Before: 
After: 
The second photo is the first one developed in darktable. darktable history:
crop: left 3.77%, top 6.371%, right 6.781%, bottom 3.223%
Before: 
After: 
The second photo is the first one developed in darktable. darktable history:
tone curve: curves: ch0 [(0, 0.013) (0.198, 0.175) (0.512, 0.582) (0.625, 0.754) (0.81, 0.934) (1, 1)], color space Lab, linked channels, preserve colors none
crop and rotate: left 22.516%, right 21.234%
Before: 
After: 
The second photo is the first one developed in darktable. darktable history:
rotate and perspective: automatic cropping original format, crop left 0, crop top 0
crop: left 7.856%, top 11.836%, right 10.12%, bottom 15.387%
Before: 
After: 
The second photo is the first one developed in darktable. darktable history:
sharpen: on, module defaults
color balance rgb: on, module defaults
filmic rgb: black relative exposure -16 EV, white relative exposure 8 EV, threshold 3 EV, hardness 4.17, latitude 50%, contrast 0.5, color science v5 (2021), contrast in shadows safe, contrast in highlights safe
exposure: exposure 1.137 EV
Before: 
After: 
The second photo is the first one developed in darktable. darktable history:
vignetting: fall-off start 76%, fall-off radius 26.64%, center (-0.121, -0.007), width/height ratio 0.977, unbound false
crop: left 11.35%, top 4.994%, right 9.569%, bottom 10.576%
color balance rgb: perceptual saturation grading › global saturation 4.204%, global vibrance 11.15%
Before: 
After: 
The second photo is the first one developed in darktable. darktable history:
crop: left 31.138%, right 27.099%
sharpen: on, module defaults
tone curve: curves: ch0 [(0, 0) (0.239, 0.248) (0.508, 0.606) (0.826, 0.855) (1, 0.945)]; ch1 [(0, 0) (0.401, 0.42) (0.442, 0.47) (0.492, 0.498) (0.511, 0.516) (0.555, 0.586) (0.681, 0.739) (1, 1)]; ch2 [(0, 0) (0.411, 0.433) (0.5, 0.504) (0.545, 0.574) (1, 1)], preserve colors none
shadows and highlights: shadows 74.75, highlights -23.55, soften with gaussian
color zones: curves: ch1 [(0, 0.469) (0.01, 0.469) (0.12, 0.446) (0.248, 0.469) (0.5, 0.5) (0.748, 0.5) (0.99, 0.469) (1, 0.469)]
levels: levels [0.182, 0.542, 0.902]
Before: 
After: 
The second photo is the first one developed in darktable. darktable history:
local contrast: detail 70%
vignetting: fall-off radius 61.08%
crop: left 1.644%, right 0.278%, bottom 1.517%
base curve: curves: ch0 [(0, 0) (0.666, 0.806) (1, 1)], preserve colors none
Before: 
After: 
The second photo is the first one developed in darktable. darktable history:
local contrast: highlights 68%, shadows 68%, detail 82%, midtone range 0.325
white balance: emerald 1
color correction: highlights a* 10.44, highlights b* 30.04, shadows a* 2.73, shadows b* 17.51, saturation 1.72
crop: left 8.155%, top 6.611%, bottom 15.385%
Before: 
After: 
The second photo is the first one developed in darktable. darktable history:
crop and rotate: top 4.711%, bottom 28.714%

> Exercise requirements
Reproduce the items word for word, starting from the very beginning and ending with the line that contains "levels: levels [0.182, 0.542, 0.902]", with that line included.

> Answer to the task
Before: 
After: 
The second photo is the first one developed in darktable. darktable history:
crop: left 3.77%, top 6.371%, right 6.781%, bottom 3.223%
Before: 
After: 
The second photo is the first one developed in darktable. darktable history:
tone curve: curves: ch0 [(0, 0.013) (0.198, 0.175) (0.512, 0.582) (0.625, 0.754) (0.81, 0.934) (1, 1)], color space Lab, linked channels, preserve colors none
crop and rotate: left 22.516%, right 21.234%
Before: 
After: 
The second photo is the first one developed in darktable. darktable history:
rotate and perspective: automatic cropping original format, crop left 0, crop top 0
crop: left 7.856%, top 11.836%, right 10.12%, bottom 15.387%
Before: 
After: 
The second photo is the first one developed in darktable. darktable history:
sharpen: on, module defaults
color balance rgb: on, module defaults
filmic rgb: black relative exposure -16 EV, white relative exposure 8 EV, threshold 3 EV, hardness 4.17, latitude 50%, contrast 0.5, color science v5 (2021), contrast in shadows safe, contrast in highlights safe
exposure: exposure 1.137 EV
Before: 
After: 
The second photo is the first one developed in darktable. darktable history:
vignetting: fall-off start 76%, fall-off radius 26.64%, center (-0.121, -0.007), width/height ratio 0.977, unbound false
crop: left 11.35%, top 4.994%, right 9.569%, bottom 10.576%
color balance rgb: perceptual saturation grading › global saturation 4.204%, global vibrance 11.15%
Before: 
After: 
The second photo is the first one developed in darktable. darktable history:
crop: left 31.138%, right 27.099%
sharpen: on, module defaults
tone curve: curves: ch0 [(0, 0) (0.239, 0.248) (0.508, 0.606) (0.826, 0.855) (1, 0.945)]; ch1 [(0, 0) (0.401, 0.42) (0.442, 0.47) (0.492, 0.498) (0.511, 0.516) (0.555, 0.586) (0.681, 0.739) (1, 1)]; ch2 [(0, 0) (0.411, 0.433) (0.5, 0.504) (0.545, 0.574) (1, 1)], preserve colors none
shadows and highlights: shadows 74.75, highlights -23.55, soften with gaussian
color zones: curves: ch1 [(0, 0.469) (0.01, 0.469) (0.12, 0.446) (0.248, 0.469) (0.5, 0.5) (0.748, 0.5) (0.99, 0.469) (1, 0.469)]
levels: levels [0.182, 0.542, 0.902]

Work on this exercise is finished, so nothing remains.